Residential Substance Abuse Program
The “Jenkie’s Journey” program will be centered on a 28-acre property with the first Amish-built structure called Stafford House. Judd, along with Lowe, noted both are named for local people whose lives had an impact upon themselves and others.
Between the two of them, their daily duties will include therapy with individuals and groups, classes, court concerns and agency referrals – among others.
“Basically what it is, is a residential women’s substance abuse program,” Judd said, explaining the program “tries to treat the whole person,” including often-related challenges including mental health conditions.
Stafford House will open with a staff of eight, working with eight women in recovery. The program will eventually be expanded to house a maximum of up to 24 women, and plans for a men’s shelter are in place for the future.
Clients will stay at Stafford House between 30 and 180 days, with “a lot of time for family” in an atmosphere which also provides a support system to help resolve family conflicts. There are no bars on the windows and outside contact is encouraged.
“We want to help them be amazing mothers and daughters,” Lowe said.

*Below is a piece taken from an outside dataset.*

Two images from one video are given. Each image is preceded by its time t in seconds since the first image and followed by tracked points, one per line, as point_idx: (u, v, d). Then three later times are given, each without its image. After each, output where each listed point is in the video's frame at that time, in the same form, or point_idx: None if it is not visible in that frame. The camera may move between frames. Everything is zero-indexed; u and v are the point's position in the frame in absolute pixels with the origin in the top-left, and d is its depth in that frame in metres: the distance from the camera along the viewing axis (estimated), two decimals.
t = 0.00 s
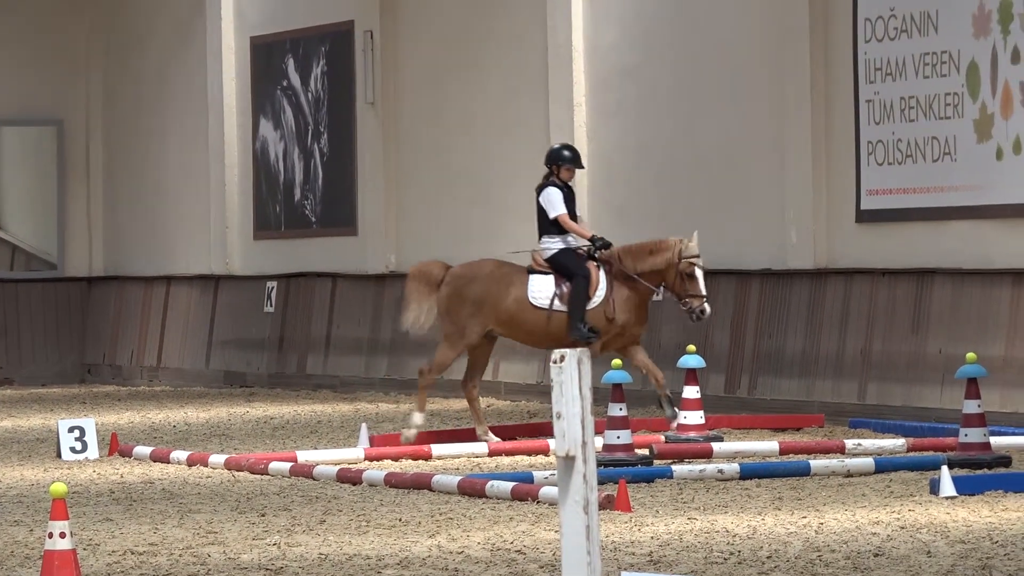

The phrase “We meet people where they are” is repeated often during a talk with Judd and Lowe as they discussed the ways people find their own paths to sobriety. The journey often begins when a person has “hit rock bottom” or has “a moment of clarity” about their addiction.
“Sometimes they will express ‘It’s just too big’ or ‘If I don’t do this now, I’m going to die,'” Lowe offered.
“These are people who need help. They are not worthless, dirty addicts or junkies. Society tends to stigmatize and dehumanize people who have addictions,” Judd added.
Anyone who needs help with mental health issues or addiction recovery is encouraged to call (606-780-1111 or 606-928-5116, 606-475-0334), or walk into one of the A Center 4 Change facilities in Grayson, Morehead, Ashland, and Russell as well as the soon to open space in Olive Hill and simply say, “I need to talk to somebody.”
A Center For Change also provides services including help with children, couples and family counseling, grief and depression, PTSD and DUI assessments, as well as make connections with community resources.
Services are billed “in network” as well as via Medicare and Medicaid, or clients can self pay based on a sliding scale according to income.
“It’s not about money for us. That’s not our first priority. We won’t turn anyone away because they can’t pay,” Judd said.